Professoren beklagen sinkendes Niveau
Bayreuth (dpa) - Referate, die von Rechtschreibfehlern wimmeln - zumindest bei Erstsemestern ist das nach Erfahrung von Professoren keine Seltenheit. Hochschullehrer beklagen zudem, dass der akademische Nachwuchs es kaum schafft, einer 90-minütigen Vorlesung zu folgen.
Junge Studenten haben nach Erkenntnissen von Professoren massive Probleme mit Rechtschreibung und Grammatik. Zudem fehlten vielen Erst- und Zweitsemestern die Lesekompetenz sowie die Grundlagen der Satzbaulehre, wie aus einer bislang unveröffentlichten Umfrage unter deutschen Philologie-Professoren hervorgeht. Über das Ergebnis hatte auch der Radiosender Deutschlandradio Kultur berichtet.
„Ein Problem ist auch die mangelnde Fähigkeit mancher Studenten, selbstständig zu formulieren und zusammenfassende Texte zu schreiben“, beklagt Professor Gerhard Wolf von der Universität Bayreuth. Nur wenige Studenten seien beispielsweise in der Lage, eine Vorlesung mit eigenen Worten angemessen zusammenfassen. „Viele Studenten können kaum noch einen Gedanken im Kern erfassen und Kritik daran üben“, sagt Wolf.

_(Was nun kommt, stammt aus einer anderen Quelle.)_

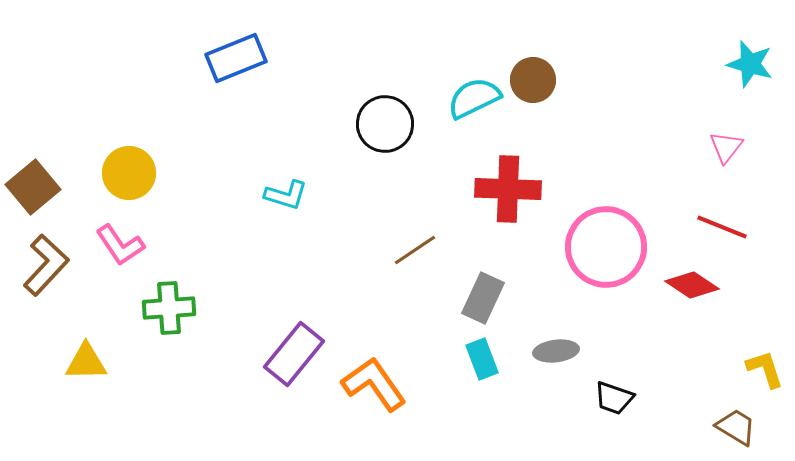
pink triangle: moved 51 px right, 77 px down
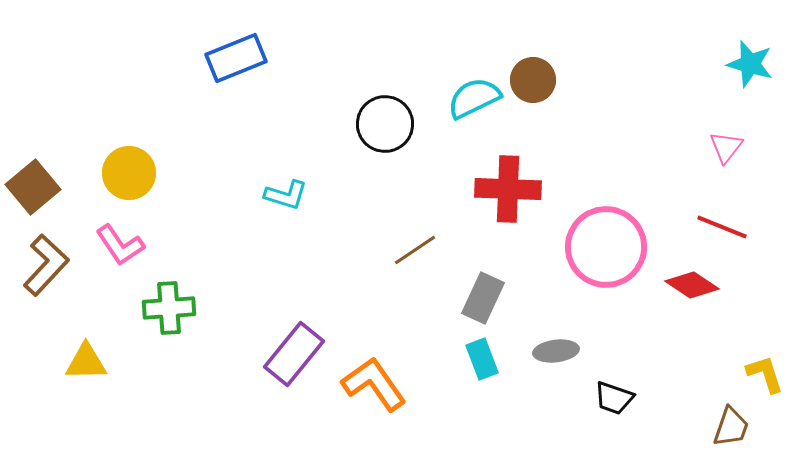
yellow L-shape: moved 5 px down
brown trapezoid: moved 5 px left; rotated 78 degrees clockwise
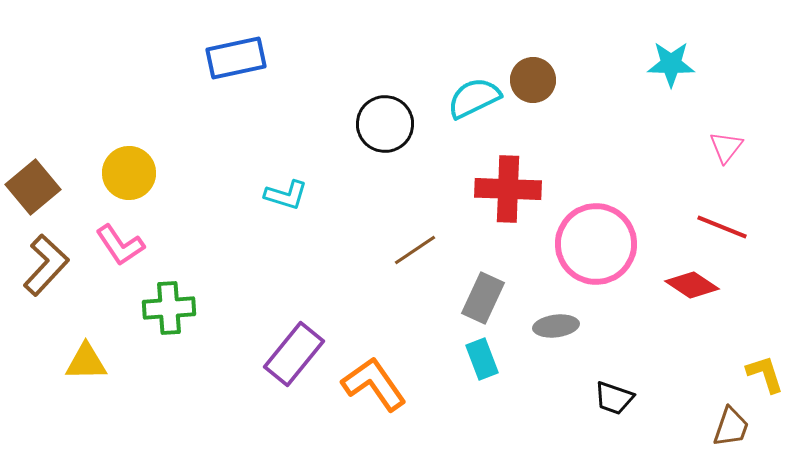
blue rectangle: rotated 10 degrees clockwise
cyan star: moved 79 px left; rotated 15 degrees counterclockwise
pink circle: moved 10 px left, 3 px up
gray ellipse: moved 25 px up
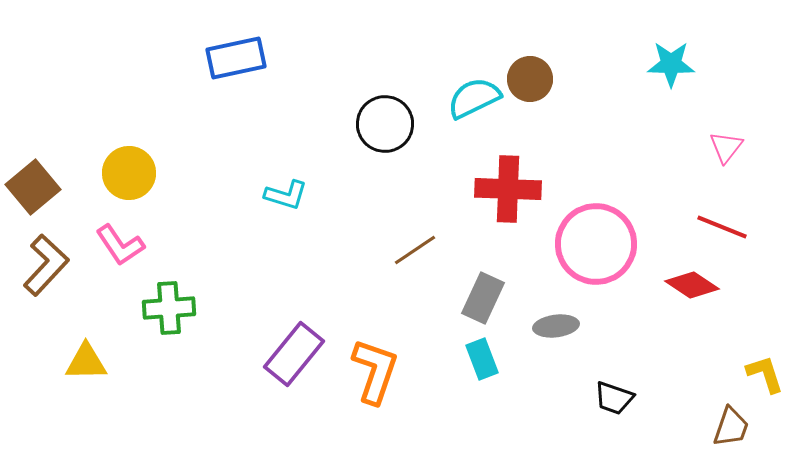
brown circle: moved 3 px left, 1 px up
orange L-shape: moved 1 px right, 13 px up; rotated 54 degrees clockwise
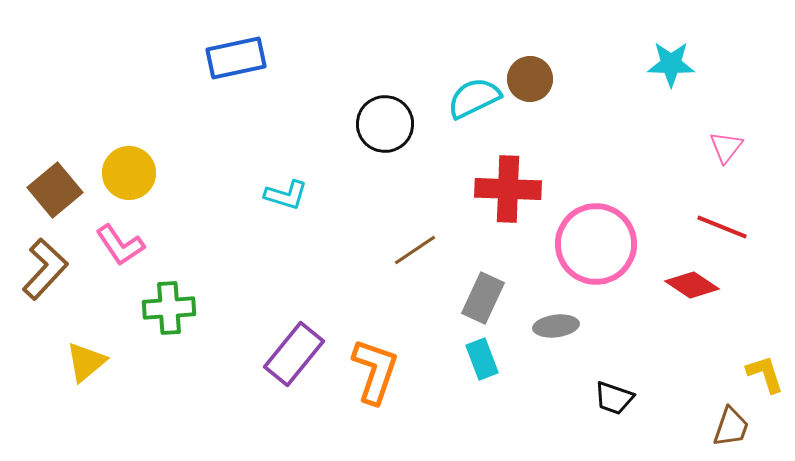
brown square: moved 22 px right, 3 px down
brown L-shape: moved 1 px left, 4 px down
yellow triangle: rotated 39 degrees counterclockwise
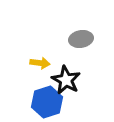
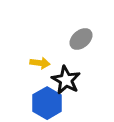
gray ellipse: rotated 30 degrees counterclockwise
blue hexagon: moved 1 px down; rotated 12 degrees counterclockwise
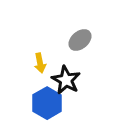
gray ellipse: moved 1 px left, 1 px down
yellow arrow: rotated 72 degrees clockwise
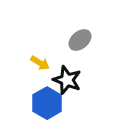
yellow arrow: rotated 48 degrees counterclockwise
black star: moved 1 px right; rotated 8 degrees counterclockwise
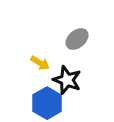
gray ellipse: moved 3 px left, 1 px up
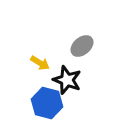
gray ellipse: moved 5 px right, 7 px down
blue hexagon: rotated 16 degrees counterclockwise
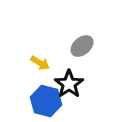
black star: moved 2 px right, 4 px down; rotated 16 degrees clockwise
blue hexagon: moved 1 px left, 2 px up
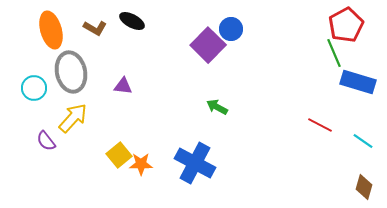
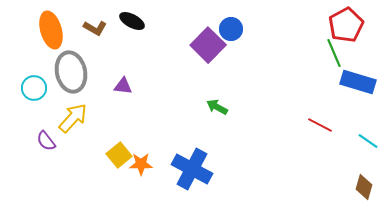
cyan line: moved 5 px right
blue cross: moved 3 px left, 6 px down
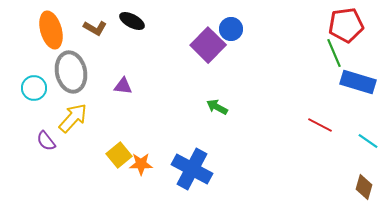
red pentagon: rotated 20 degrees clockwise
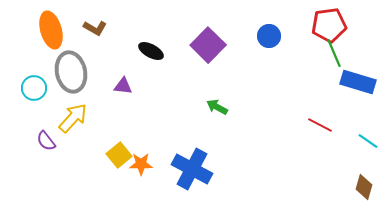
black ellipse: moved 19 px right, 30 px down
red pentagon: moved 17 px left
blue circle: moved 38 px right, 7 px down
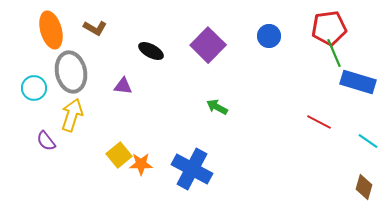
red pentagon: moved 3 px down
yellow arrow: moved 1 px left, 3 px up; rotated 24 degrees counterclockwise
red line: moved 1 px left, 3 px up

„Mit der argumentativen Logik haben es die Studenten immer weniger. Diese Fähigkeiten gehen langsam verloren“, fügte der Germanist hinzu, der in Bayreuth deutsche Literatur lehrt. Hier schlage sich anscheinend der schwindende Wortschatz nieder. „Dagegen nimmt die Jargonhaftigkeit zu: Die jungen Studenten verwenden in ihren Arbeiten immer häufiger Begriffe, die sie mal gehört haben, ohne aber zu wissen, was sie eigentlich bedeuten.“
Viele Studenten hätten auch Probleme, einer 90-minütigen Vorlesung konzentriert zu folgen. „Viele gehen offenbar mit der Haltung in die Vorlesung, 'die Fakten stehen doch eh' alle im Internet. Ich muss deshalb in der Vorlesung nicht alles verstehen'.“
Wolf sieht nicht nur die Schulen gefordert, die mehr Wert auf die Sprachkompetenz ihrer Schüler Wert legen sollten, sondern auch die Hochschulen. Universitäten sollten überlegen, ob sie für Studienanfänger künftig sogenannte Vorschaltkurse anbieten, in denen Basiswissen vermittelt werde. Wolf räumte allerdings ein, das dies dem Bestreben vieler Politiker entgegenlaufe, die Studienzeit zu verkürzen.
An der Umfrage hatten sich Professoren an 135 deutschen geisteswissenschaftlichen Fakultäten in 62 deutschen Universitäten beteiligt. Sie war im Jahr 2011 vom Philosophischen Fakultätentag, einem Zusammenschluss von 135 deutschen philologischen Uni-Fakultäten, angeregt worden. Die Geisteswissenschaftler an den deutschen Hochschulen verstehen die Umfrage als Beitrag zur Diskussion über neue Bildungsstandards an deutschen Gymnasien, die derzeit von deutschen Kultusministern geführt wird.